Should zinc be mixed with ORS?


Currently there are no recommendations for mixing zinc with ORS for the global or national
diarrhea control programme. Zinc (mixed with ORS) is consumed over a period of time
making it difficult to ensure a standardized zinc exposure during a diarrheal episode.

WHO, IAP and Govt of India recommendations for use of zinc as an adjunct to ORS
in the treatment of diarrhea
WHO Task Force (2001) reviewed all the evidence available and recommended that 20 mg
(once or in two divided doses) per day should be given for 10-14 days starting as early
as possible after onset of diarrhoea.11 Any of the three zinc salts e.g. sulphate, gluconate
or acetate may be recommended. These recommendations were endorsed by Indian Academy
of Pediatrics (2003 and 2006)16 and the Govt of India (2007). It is emphasized that ORS remains
the mainstay of therapy during acute diarrhea and zinc has an additional benefit in the
reduction of stool volume and duration of diarrhea as an adjunct to ORS.
There is little evidence on the efficacy of zinc during diarrhea in children less than
6 months, including young infants, and ongoing trials will allow clearer interpretation of
its role. Currently for infants 2 up to 6 months, 10 mg per day of elemental zinc is
recommended.
The present WHO and the Govt of India strategy to focus on introduction of zinc along
with reduced osmolarity ORS in the current case management of diarrhoea is an important
step in public health. The administration of zinc with oral rehydration salts for diarrhoea
in the programme settings has resulted in increased use of these salts, decreased use of
antimicrobials and antidiarrheals, and reduction in hospital admissions.17

Lack of evidence to use probiotics and antisecretory drugs in treatment of diarrhea


Probiotics
There is presently insufficient evidence16 to recommend probiotics in the treatment of acute
diarrhea in our settings as almost all the studies till now were done in developed countries.
Recent Trends in the Management of Acute Watery Diarrhea in Children / 41

It may not be possible to extrapolate the findings of these studies to our setting where
the breastfeeding rates are high and the microbial colonization of the gut is different. The
effect of probiotics is strain related and there is paucity of data to establish the efficacy
of a single strain available in the Indian market. The earlier studies have documented a
beneficial effect on rotavirus diarrhea which was present in more than 75% of cases in studies
from the west. Rotavirus constitutes about 25% of diarrhea in hospitalized children and
15% in outpatient practice in India. The primary outcome analyzed in all the studies was
the duration of diarrhea. The more objective parameter of stool output has not been evaluated.
To recommend a particular species it will have to be first evaluated in randomized controlled
trials in Indian children. Further there is an additional need to study the doses and the
duration of therapy with different strains.
A recent meta analysis18 analyzed the preventive role of probiotics in acute diarrhea.
All 34 reported randomized placebo controlled trials were conducted in developed countries
in health care settings except one which was carried out in the community in a developing
country. The analysis concluded that while there is a role of probiotics in the prevention
of acute diarrhea there is insufficient evidence for extrapolation of these results for use
in developing countries as studies in these settings are lacking.
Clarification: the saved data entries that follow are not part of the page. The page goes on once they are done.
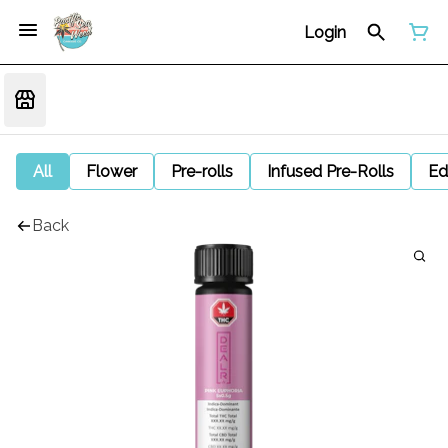
Login
All
Flower
Pre-rolls
Infused Pre-Rolls
Ed
Back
Antisecretory Drugs in Diarrhea


There is presently not enough evidence on either safety or efficacy of antisecretory drugs
like racecadotril for its routine use in the treatment of diarrhea.19 There is no data from
our settings. Methodology of most of the published studies is questionable in addition to
them being sponsored by a drug company. More importantly all results are not made available
after another large multicentre study evaluating efficacy and safety of the same drug.